File metadata and controls

19 lines (12 loc) · 1.63 KB

Getting a Row Count

Getting a count of the number of rows in a pandas Dataframe is very simple, and most of the time is a lot easier than in VBA. In VBA you have to use one of a number of workarounds that logically seem like they have to bounce around the page to get an answer:

LastRow = ws.Cells(ws.Rows.Count, "A").End(xlUp).Row

What that bit of code is actually conveying is "give me the row of the first cell you bump into when you're going up the spreadsheet from the last possible row". Which makes sense, but is definitely a hassle to remember or understand more than believing, copying, and pasting it.

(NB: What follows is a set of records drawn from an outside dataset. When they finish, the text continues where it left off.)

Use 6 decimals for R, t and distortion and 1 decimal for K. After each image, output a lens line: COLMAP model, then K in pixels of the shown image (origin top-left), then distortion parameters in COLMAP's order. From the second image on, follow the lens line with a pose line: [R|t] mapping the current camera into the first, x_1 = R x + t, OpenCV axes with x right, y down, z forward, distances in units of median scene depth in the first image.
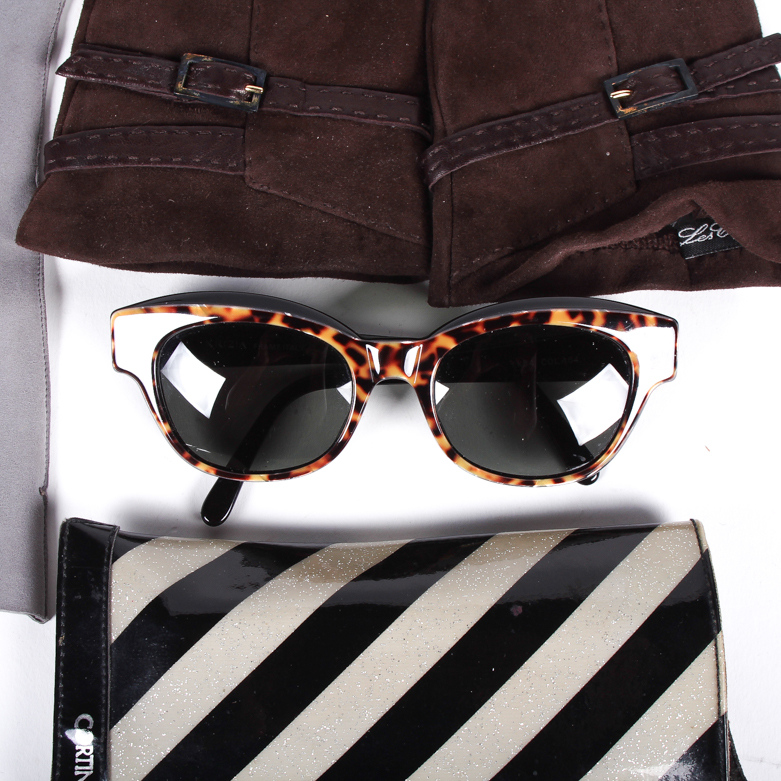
lens RADIAL K [[1322.5, 0, 390.5], [0, 1322.5, 390.5], [0, 0, 1]] dist [-0.098090, 0.068530]
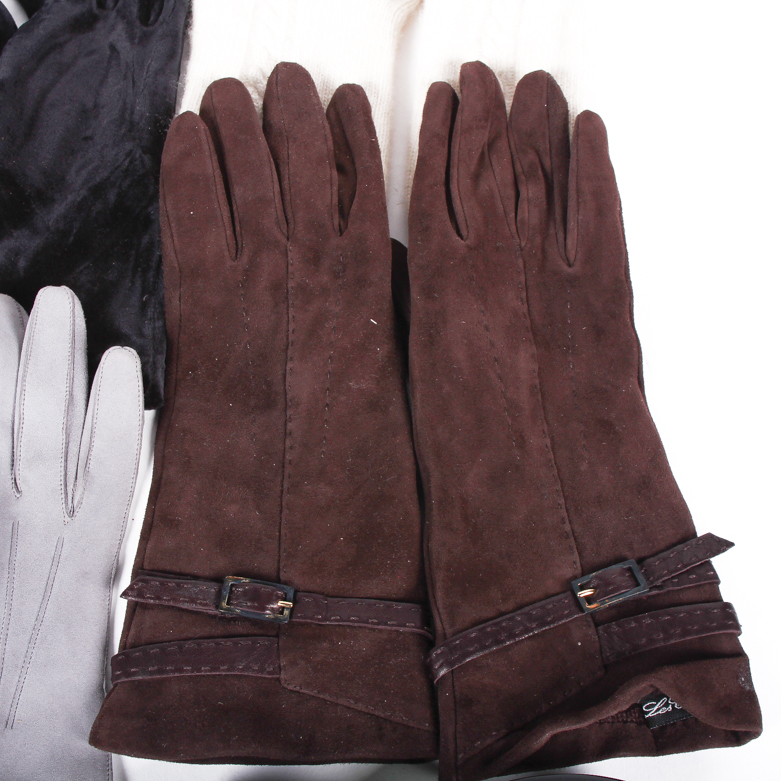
lens RADIAL K [[1322.5, 0, 390.5], [0, 1322.5, 390.5], [0, 0, 1]] dist [-0.098090, 0.068530]
pose [[0.998609, -0.042103, 0.031730, -0.037163], [0.049146, 0.961261, -0.271223, -0.084631], [-0.019081, 0.272405, 0.961994, -0.226791]]
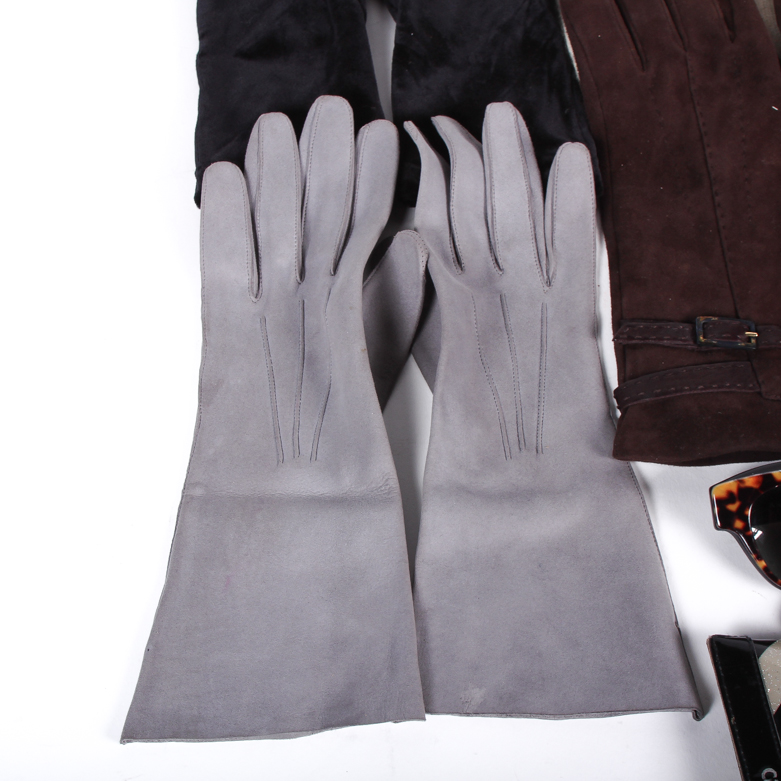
lens RADIAL K [[1322.5, 0, 390.5], [0, 1322.5, 390.5], [0, 0, 1]] dist [-0.098090, 0.068530]
pose [[0.991260, -0.129770, 0.023757, -0.540398], [0.131187, 0.950549, -0.281506, 0.182781], [0.013949, 0.282162, 0.959265, -0.367784]]
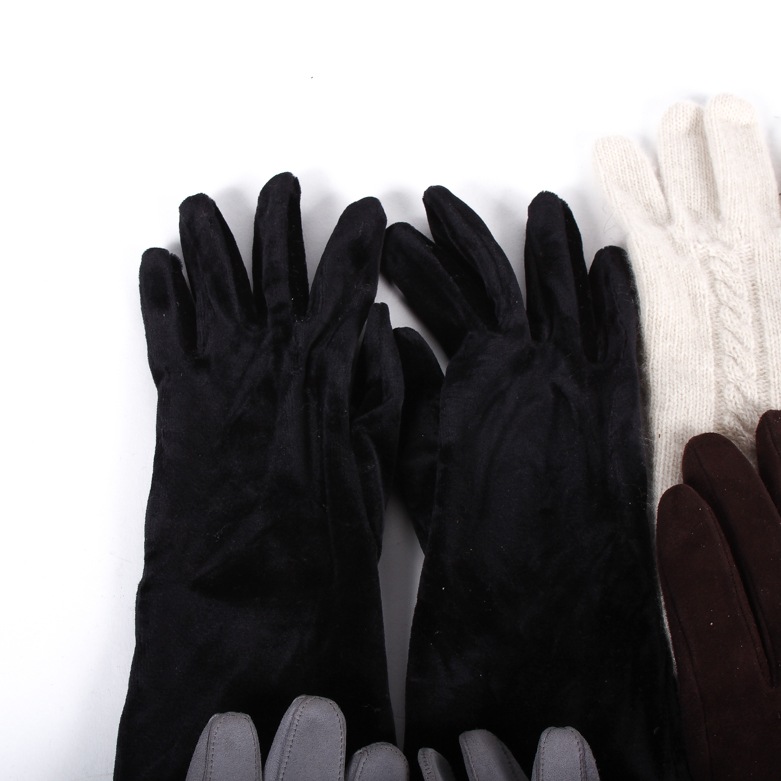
lens RADIAL K [[1322.5, 0, 390.5], [0, 1322.5, 390.5], [0, 0, 1]] dist [-0.098090, 0.068530]
pose [[0.998752, -0.049917, 0.001492, -0.456597], [0.047208, 0.933967, -0.354228, -0.450769], [0.016288, 0.353856, 0.935158, -0.062489]]
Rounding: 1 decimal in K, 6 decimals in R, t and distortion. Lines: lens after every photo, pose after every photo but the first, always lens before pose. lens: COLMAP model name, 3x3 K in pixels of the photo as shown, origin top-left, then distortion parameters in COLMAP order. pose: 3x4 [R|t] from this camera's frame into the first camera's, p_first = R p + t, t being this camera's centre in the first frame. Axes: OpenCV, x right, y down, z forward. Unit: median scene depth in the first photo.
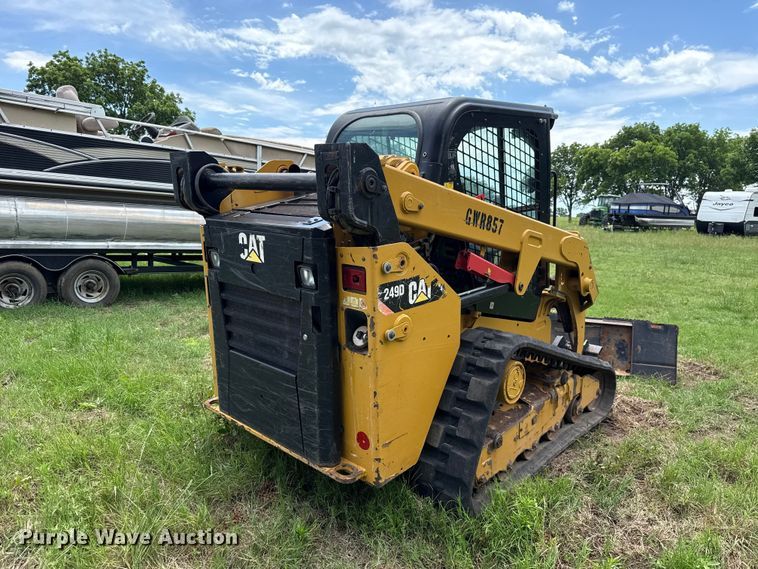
lens RADIAL K [[545.0, 0, 379.0], [0, 545.0, 284.5], [0, 0, 1]] dist [0.011974, -0.007170]
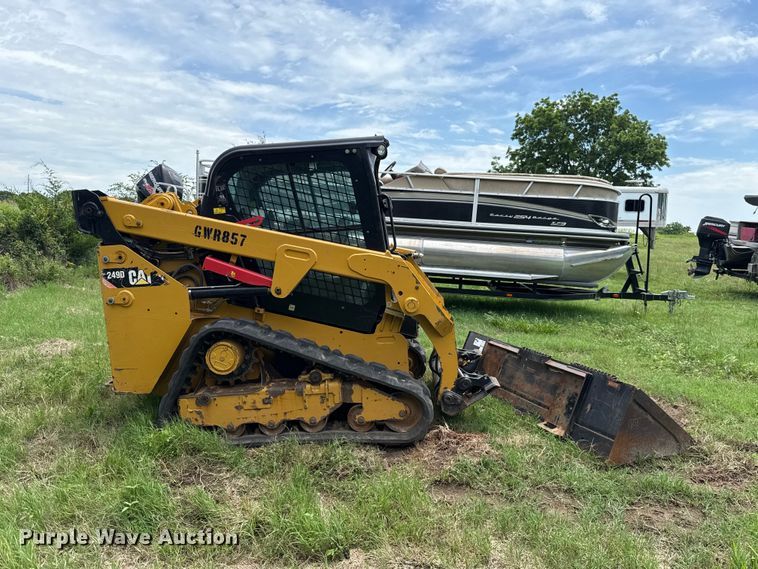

Pandas, by virtue of not starting off with a giant worksheet where anything can be put into any cell, can simplify this problem down to a single len function:

last_row = len(df.index)

By the time you have a DataFrame object, the size of the data is already determined. And the index of the DataFrame object is a group of unique references to each row. By default, they are zero-based numbers, kind of like the row headings on the left of a worksheet, and the length of that index is equal to the number of rows in your DataFrame!

There are problems you can run into with this approach if, for example, you are importing this DataFrame from an Excel worksheet that has a messy layout, with content in cells below the last row you wanted to extract, but the solution to that is going to be individual to each problem set and beyond the scope of this post. I will go into cleansing data in pandas in future posts.